Le paysage dépeint une large rivière s’épanchant d’une extrémité à l’autre des paravents entre des berges doucement vallonnées. Ce paravent présente l’un de ces "lieux célèbres" ou meishoillustrés depuis l’époque Heian.
La roue à eau, les nasses de pêcheurs, et les flots argentés de la rivière permettent l’identification de la rivière d’Uji. Une série d’éventails, emportés par le courant de la rivière, ponctuent le dessin régulier des vagues successives et contrastent, par la vivacité et l’opacité de leur coloris, avec les tonalités assourdies de la poudre d’argent oxydée. Par les concours de composition poétique qu’ils évoquent, et les décors autonomes qu’ils présentent, ils suggèrent le climat littéraire de l’époque Heian. La rareté de cette association thématique ajoute au caractère exceptionnel de ces paravents. L’ampleur de la composition sur fond de feuilles d’or, à la puissance mêlée de somptuosité, est caractéristique du style pictural qui s’imposa au cours de l’époque Momoyama (1573-1603) et au début de l’époque d’Edo (1603-1868).
De tels paravents sont à partir du 16ème siècle parmi les supports favoris de la peinture japonaise. Conçus traditionnellement par paire, ils cloisonnaient les espaces intérieurs tout en apparaissant comme de véritables créations picturales, exprimant souvent la quintessence de l’esthétique d’une époque.

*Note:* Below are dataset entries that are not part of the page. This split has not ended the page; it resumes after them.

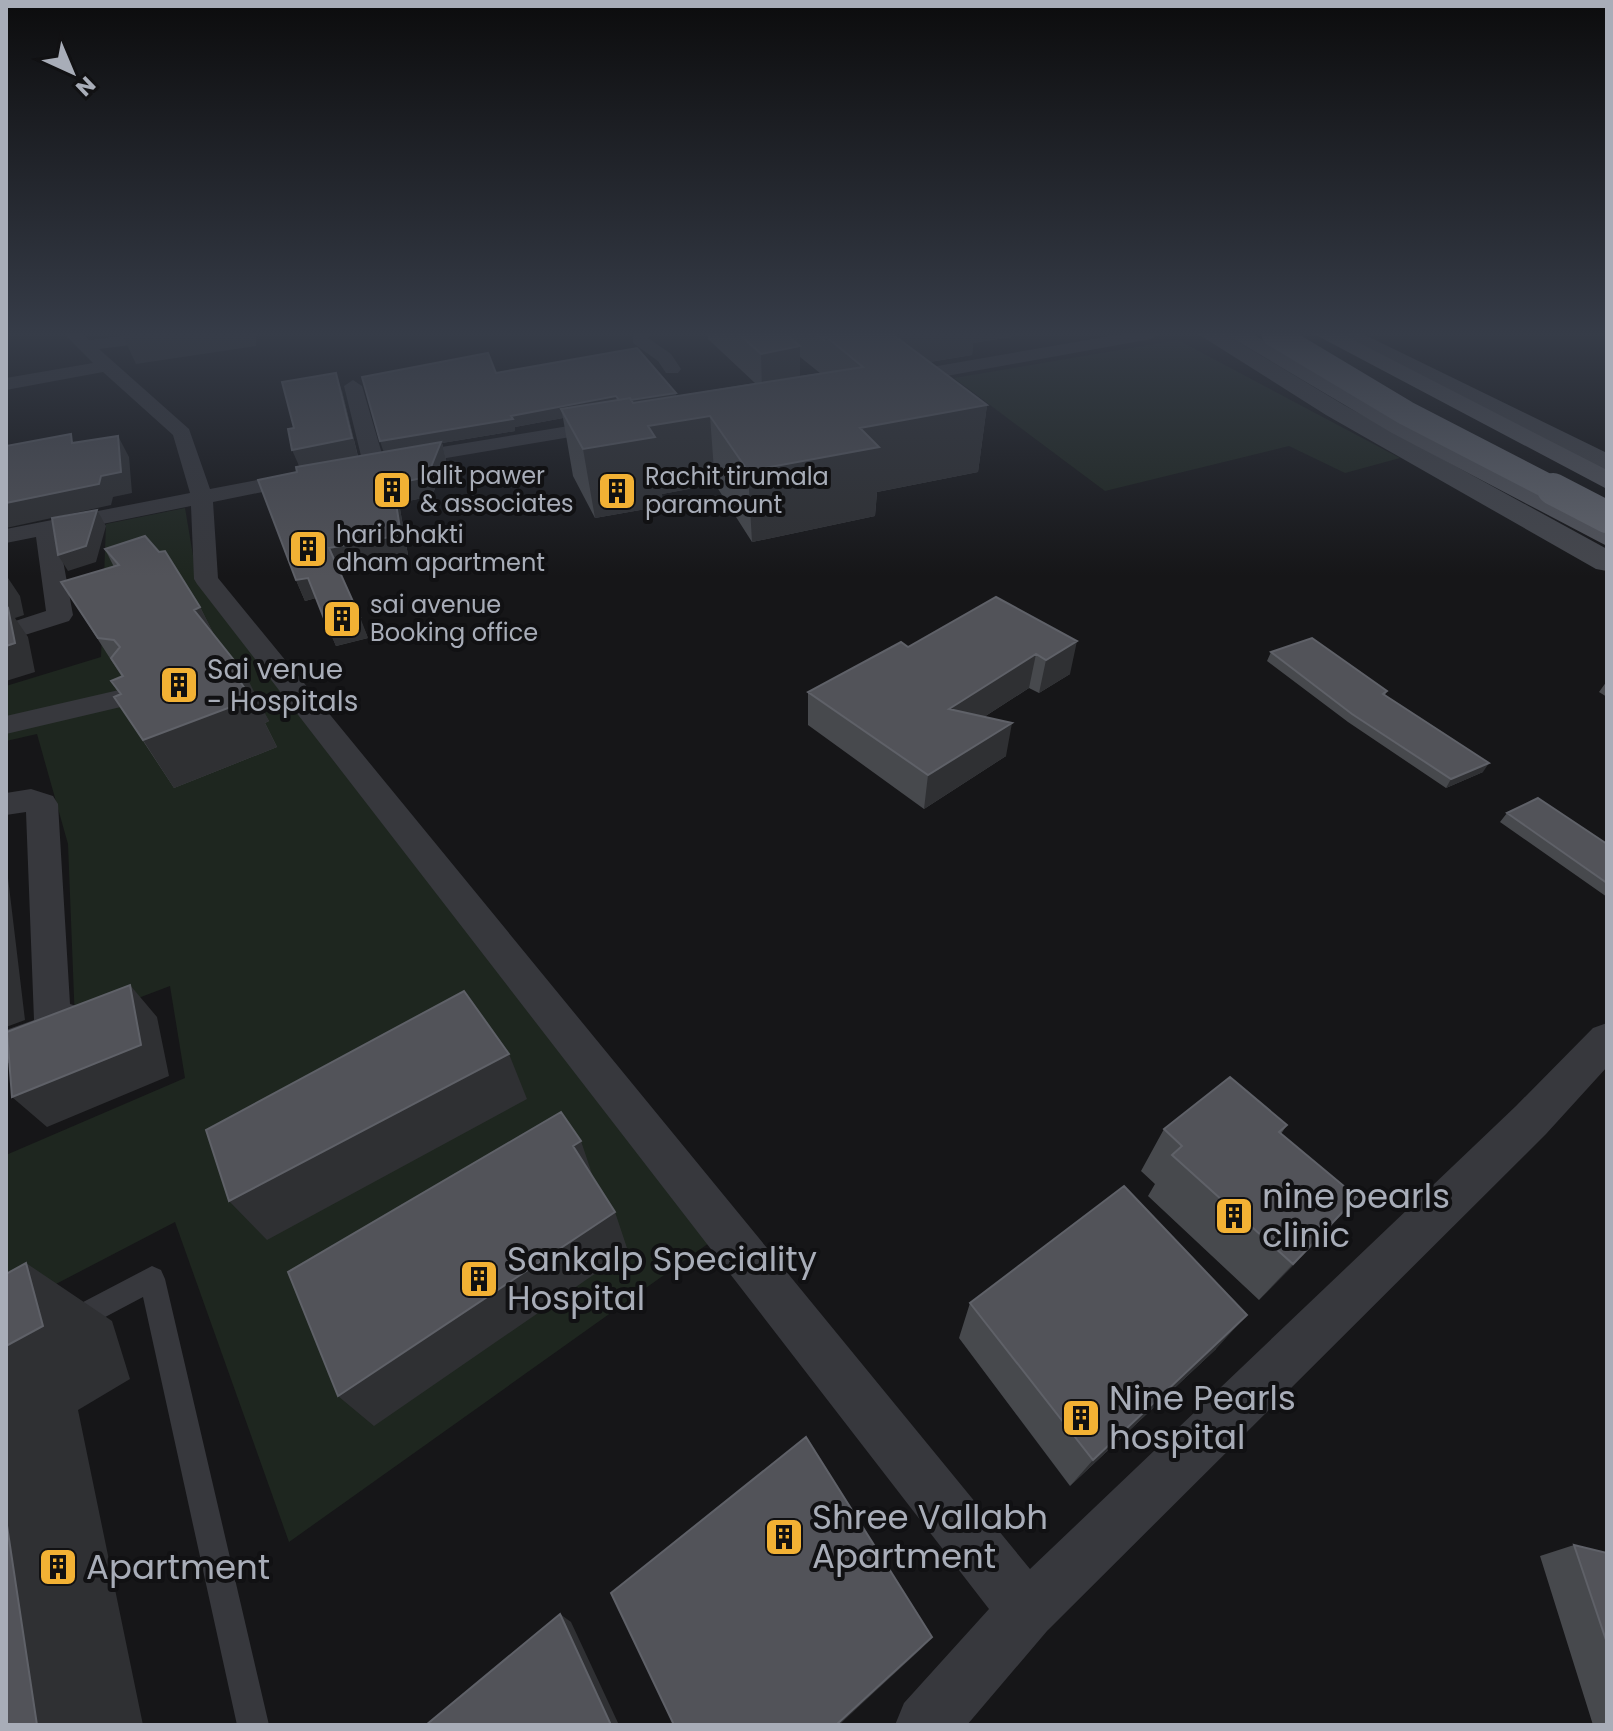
<svg xmlns="http://www.w3.org/2000/svg" width="1613" height="1731" viewBox="0 0 1613 1731" font-family="Poppins,sans-serif">
  <style>
    .green { fill: #1e261f }
    .lines { fill: none; stroke-linecap: round; stroke-linejoin: round }
    .lane { fill: #37383d; fill-rule: evenodd }
    .street { fill: #37383d; fill-rule: evenodd }
    .secondary { fill: #45474d; fill-rule: evenodd }
    .primary { fill: #53555c; fill-rule: evenodd }
    .highway-bridge-far1 { stroke: #63666e; stroke-width: 25 }
    .highway-bridge { stroke: #63666e; stroke-width: 32 }
    .wall { fill: #47494d; fill-rule: evenodd }
    .shaded-wall { fill: #2f3033 }
    .building { fill: #525359; stroke: #5f6168; stroke-width: 2 }
    .labels { text-anchor: middle; stroke-width: 8; stroke-linejoin: round; paint-order: stroke }
    .far-poi-label { font-size: 24px; fill: #a8adb8; stroke: #111113; text-anchor: start }
    .poi-label { font-size: 28px; fill: #a8adb8; stroke: #111113; text-anchor: start }
    .near-poi-label { font-size: 34px; fill: #a8adb8; stroke: #111113; text-anchor: start }
  </style>
  <rect width="100%" height="100%" fill="#161618"/>
  <path class="green" d="M 1178,340 L 1400,458 L 1345,473 L 1289,446 L 1105,491 L 954,378 Z
    M 185,508 L 195,567 L 709,1243 L 289,1542 L 175,1222 L 6,1310 L 6,1155 L 185,1078 L 170,986 L 75,1022 L 68,844 L 37,734 L 6,741 L 6,686 L 101,657 L 106,524 Z"/>
  <g class="lines">
    <path class="lane" d="M 152,1266 L 161,1270 L 165,1279 L 269,1725 L 237,1725 L 143,1297 L 75,1333 L 66,1329 L 62,1320 L 66,1311 Z"/>
    <path class="street" d="M 64,334 L 82,334 L 89,340 L 138,334 L 187,334 L 179,339 L 99,349 L 189,429 L 210,489 L 304,471 L 312,472 L 315,477 L 312,482 L 213,502 L 218,578 L 1030,1569 L 1516,1106 L 1593,1028 L 1607,1023 L 1607,1067 L 1546,1134 L 1047,1631 L 967,1725 L 895,1725 L 904,1703 L 989,1609 L 197,584 L 194,579 L 191,506 L 58,533 L 73,615 L 69,621 L 6,641 L 6,624 L 46,611 L 36,537 L 6,543 L 6,529 L 190,493 L 173,435 L 103,372 L 6,390 L 6,378 L 93,363 Z
      M 633,334 L 650,334 L 648,338 L 671,354 L 681,369 L 678,373 L 666,373 L 658,361 L 633,343 Z
      M 1122,334 L 1159,334 L 1151,339 L 897,385 L 888,379 L 897,373 Z
      M 353,380 L 362,386 L 385,464 L 381,468 L 374,470 L 363,464 L 344,386 Z
      M 611,419 L 618,421 L 621,425 L 618,429 L 399,466 L 389,460 L 399,454 Z
      M 132,687 L 142,690 L 146,696 L 142,702 L 6,734 L 6,716 Z
      M 31,789 L 53,796 L 58,804 L 70,1004 L 89,1010 L 95,1022 L 89,1034 L 6,1064 L 6,1030 L 34,1020 L 26,812 L 6,815 L 6,793 Z"/>
    <path class="secondary" d="M 1198,334 L 1225,334 L 1344,405 L 1607,549 L 1607,571 L 1596,569 L 1326,415 Z
      M 1335,334 L 1363,334 L 1607,453 L 1607,472 Z"/>
    <path class="primary" d="M 1225,334 L 1252,334 L 1410,423 L 1607,525 L 1607,546 L 1392,433 Z
      M 1314,334 L 1342,334 L 1607,470 L 1607,489 Z"/>
    <path class="highway-bridge-far1" d="M 1274,334 L 1406,413 L 1557,491"/>
    <path class="highway-bridge" d="M 1553,489 L 1607,517"/>
  </g>
  <path class="wall" d="M 708,334 L 1012,334 L 1011,337 L 973,343 L 972,355 L 930,362 L 987,405 L 978,472 L 877,492 L 875,516 L 752,542 L 715,484 L 662,494 L 663,506 L 595,518 L 573,476 L 563,418 L 515,427 L 515,431 L 442,443 L 446,460 L 432,496 L 399,503 L 408,555 L 338,567 L 368,638 L 336,646 L 316,598 L 305,601 L 296,580 L 297,472 L 299,466 L 294,428 L 342,391 L 358,456 L 384,452 L 496,373 L 676,393 L 676,396 L 755,383 L 708,339 ZM 800,357 L 820,373 L 800,376 Z
    M 105,549 L 200,607 L 213,633 L 269,721 L 265,723 L 277,747 L 174,788 L 114,697 L 120,695 L 111,681 L 122,677 L 61,582 L 114,567 Z
    M 996,597 L 1070,674 L 1039,693 L 1029,688 L 984,717 L 1006,756 L 924,809 L 808,725 L 808,692 L 908,647 Z
    M 1271,652 L 1387,691 L 1385,695 L 1483,772 L 1446,788 L 1348,722 L 1267,661 Z
    M 1607,681 L 1607,697 L 1599,692 Z
    M 1507,813 L 1607,844 L 1607,897 L 1500,822 Z
    M 1287,1125 L 1281,1134 L 1321,1237 L 1259,1300 L 1148,1196 L 1155,1184 L 1141,1171 L 1164,1129 Z
    M 970,1303 L 1216,1349 L 1070,1486 L 959,1338 Z
    M 1574,1545 L 1607,1553 L 1607,1725 L 1593,1725 L 1540,1556 Z"/>
  <path class="shaded-wall" d="M 140,334 L 256,334 L 256,346 L 136,364 L 123,336 Z
    M 881,334 L 1012,334 L 1011,337 L 973,343 L 972,355 L 862,373 Z
    M 800,346 L 800,383 L 762,390 L 761,354 Z
    M 336,373 L 342,391 L 358,457 L 300,468 L 292,450 Z
    M 676,393 L 677,405 L 621,402 Z
    M 616,396 L 618,407 L 561,409 L 563,418 L 515,427 L 515,431 L 442,443 L 446,460 L 432,496 L 399,503 L 408,555 L 337,568 L 329,548 L 384,453 L 380,441 Z
    M 987,405 L 978,472 L 877,492 L 875,516 L 752,542 L 748,471 L 860,428 Z
    M 710,416 L 715,484 L 662,494 L 663,506 L 595,518 L 583,449 L 648,426 Z
    M 118,436 L 129,457 L 132,493 L 113,497 L 111,505 L 6,528 L 6,503 L 101,476 Z
    M 97,510 L 106,526 L 96,562 L 68,571 L 58,555 Z
    M 6,575 L 20,596 L 24,615 L 15,618 L 28,637 L 35,672 L 6,681 Z
    M 308,578 L 316,598 L 305,601 L 296,580 Z
    M 200,607 L 224,654 L 194,610 Z
    M 360,617 L 368,638 L 336,646 L 327,626 Z
    M 1077,641 L 1070,674 L 1039,693 L 1046,660 Z
    M 1036,654 L 1029,688 L 945,742 L 949,709 Z
    M 245,674 L 269,721 L 265,723 L 277,747 L 174,788 L 143,740 L 237,677 Z
    M 1012,723 L 1006,756 L 924,809 L 928,775 Z
    M 1489,763 L 1483,772 L 1446,788 L 1451,779 Z
    M 6,875 L 8,878 L 25,1020 L 6,1027 Z
    M 130,985 L 157,1017 L 169,1076 L 47,1127 L 12,1097 Z
    M 509,1054 L 527,1099 L 267,1240 L 229,1201 Z
    M 581,1141 L 595,1183 L 573,1146 Z
    M 1357,1197 L 1321,1237 L 1259,1300 L 1293,1264 Z
    M 615,1212 L 628,1251 L 374,1426 L 338,1396 Z
    M 26,1263 L 112,1321 L 130,1379 L 78,1410 L 143,1725 L 37,1725 L 6,1519 L 6,1346 Z
    M 1247,1315 L 1216,1349 L 1070,1486 L 1093,1460 Z
    M 560,1614 L 571,1622 L 619,1725 L 611,1725 Z
    M 932,1637 L 921,1649 L 839,1725 L 836,1725 Z"/>
  <path class="building" d="M 739,334 L 785,334 L 800,346 L 761,354 Z
    M 816,334 L 827,334 L 824,335 L 824,340 Z
    M 827,334 L 892,334 L 987,405 L 860,428 L 879,447 L 748,471 L 710,416 L 648,426 L 655,437 L 583,449 L 561,409 L 630,398 L 633,403 L 863,367 L 824,335 Z
    M 637,348 L 676,393 L 631,400 L 630,398 L 619,400 L 616,396 L 511,416 L 513,419 L 380,441 L 362,377 L 488,353 L 496,373 Z
    M 336,373 L 352,438 L 292,450 L 288,429 L 294,428 L 282,382 Z
    M 71,434 L 72,443 L 118,436 L 121,472 L 101,476 L 99,484 L 6,503 L 6,446 Z
    M 441,442 L 427,477 L 393,484 L 401,535 L 329,548 L 360,617 L 327,626 L 308,578 L 296,580 L 258,480 L 297,472 L 296,467 Z
    M 97,510 L 86,546 L 58,555 L 52,518 Z
    M 145,536 L 159,552 L 165,551 L 200,607 L 194,610 L 245,674 L 237,677 L 252,699 L 143,740 L 114,697 L 121,694 L 111,681 L 123,676 L 111,658 L 120,647 L 114,640 L 98,638 L 61,582 L 119,565 L 105,549 Z
    M 996,597 L 1077,641 L 1046,660 L 1036,654 L 949,709 L 1012,723 L 928,775 L 808,692 L 901,642 L 908,647 Z
    M 8,608 L 15,643 L 6,646 L 6,609 Z
    M 1312,638 L 1387,691 L 1383,694 L 1489,763 L 1451,779 L 1352,714 L 1271,652 Z
    M 1538,798 L 1607,844 L 1607,883 L 1507,813 Z
    M 130,985 L 141,1045 L 12,1097 L 7,1032 Z
    M 464,991 L 509,1054 L 229,1201 L 206,1130 Z
    M 1230,1077 L 1287,1125 L 1279,1132 L 1357,1197 L 1293,1264 L 1172,1155 L 1182,1146 L 1164,1129 Z
    M 561,1112 L 581,1141 L 573,1146 L 615,1212 L 338,1396 L 288,1272 Z
    M 1124,1186 L 1247,1315 L 1093,1460 L 970,1303 Z
    M 26,1263 L 43,1326 L 6,1346 L 6,1274 Z
    M 806,1437 L 932,1637 L 836,1725 L 674,1725 L 611,1593 Z
    M 6,1519 L 37,1725 L 6,1725 Z
    M 1574,1545 L 1607,1553 L 1607,1643 Z
    M 560,1614 L 611,1725 L 426,1725 Z"/>
  <linearGradient id="sky" x2="0" y2="1"><stop stop-color="#0c0c0d"/><stop offset="0.58" stop-color="#363c48"/><stop offset="1" stop-color="#363c48" stop-opacity="0"/></linearGradient>
  <rect width="1613" height="576" fill="url(#sky)"/>
  <defs>
    <g id="building-square" transform="scale(2)"><rect x="-9" y="-9" width="18" height="18" rx="4" fill="#f2b134" stroke="#111113"/><path d="M-4-6H4V6H1V3H-1V6H-4ZM-2.5-4.3h1.7v1.8h-1.7ZM.8-4.3h1.7v1.8H.8ZM-2.5-1h1.7V.8h-1.7ZM.8-1h1.7V.8H.8Z" fill="#111"/></g>
  </defs>
  <g fill-rule="evenodd">
    <use href="#building-square" x="392" y="490"/>
    <use href="#building-square" x="617" y="491"/>
    <use href="#building-square" x="308" y="549"/>
    <use href="#building-square" x="342" y="619"/>
    <use href="#building-square" x="179" y="685"/>
    <use href="#building-square" x="1234" y="1216"/>
    <use href="#building-square" x="479" y="1279"/>
    <use href="#building-square" x="1081" y="1418"/>
    <use href="#building-square" x="784" y="1537"/>
    <use href="#building-square" x="58" y="1567"/>
  </g>
  <g class="labels">
    <g class="far-poi-label">
      <text x="420" y="484">lalit pawer<tspan x="420" dy="28">&amp; associates</tspan></text>
      <text x="645" y="485">Rachit tirumala<tspan x="645" dy="28">paramount</tspan></text>
      <text x="336" y="543">hari bhakti<tspan x="336" dy="28">dham apartment</tspan></text>
      <text x="370" y="613">sai avenue<tspan x="370" dy="28">Booking office</tspan></text>
    </g>
    <g class="poi-label">
      <text x="207" y="679">Sai venue<tspan x="207" dy="32">- Hospitals</tspan></text>
    </g>
    <g class="near-poi-label">
      <text x="1262" y="1208">nine pearls<tspan x="1262" dy="39">clinic</tspan></text>
      <text x="507" y="1271">Sankalp Speciality<tspan x="507" dy="39">Hospital</tspan></text>
      <text x="1109" y="1410">Nine Pearls<tspan x="1109" dy="39">hospital</tspan></text>
      <text x="812" y="1529">Shree Vallabh<tspan x="812" dy="39">Apartment</tspan></text>
      <text x="86" y="1579">Apartment</text>
    </g>
  </g>
  <rect width="1613" height="1731" fill="none" stroke="#a8adb8" stroke-width="16"/>
  <g transform="translate(72 72) rotate(136)" stroke="#111113" stroke-width="6" paint-order="stroke">
  <path d="M0-6L14 30L0 20L-14 30Z" fill="#a8adb8"/>
  <text y="-12" font-size="22" font-weight="bold" text-anchor="middle" fill="#a8adb8">N</text>
  </g>
</svg>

Ici, le contraste entre une composition simple et la peinture minutieuse de chaque éventail annonce un vocabulaire novateur propre aux temps modernes d’Edo et permet de situer assez précisément cette œuvre dans le temps. Elle semble en effet suivre de peu l’épanouissement du style de Sôtatsu des années 1620-1640. Cette œuvre passéiste autant que novatrice transcende la nostalgie des citations littéraires omniprésentes par la vitalité de l’interprétation stylistique, et porte en elle une large part de la modernité des 17ème et 18ème siècles.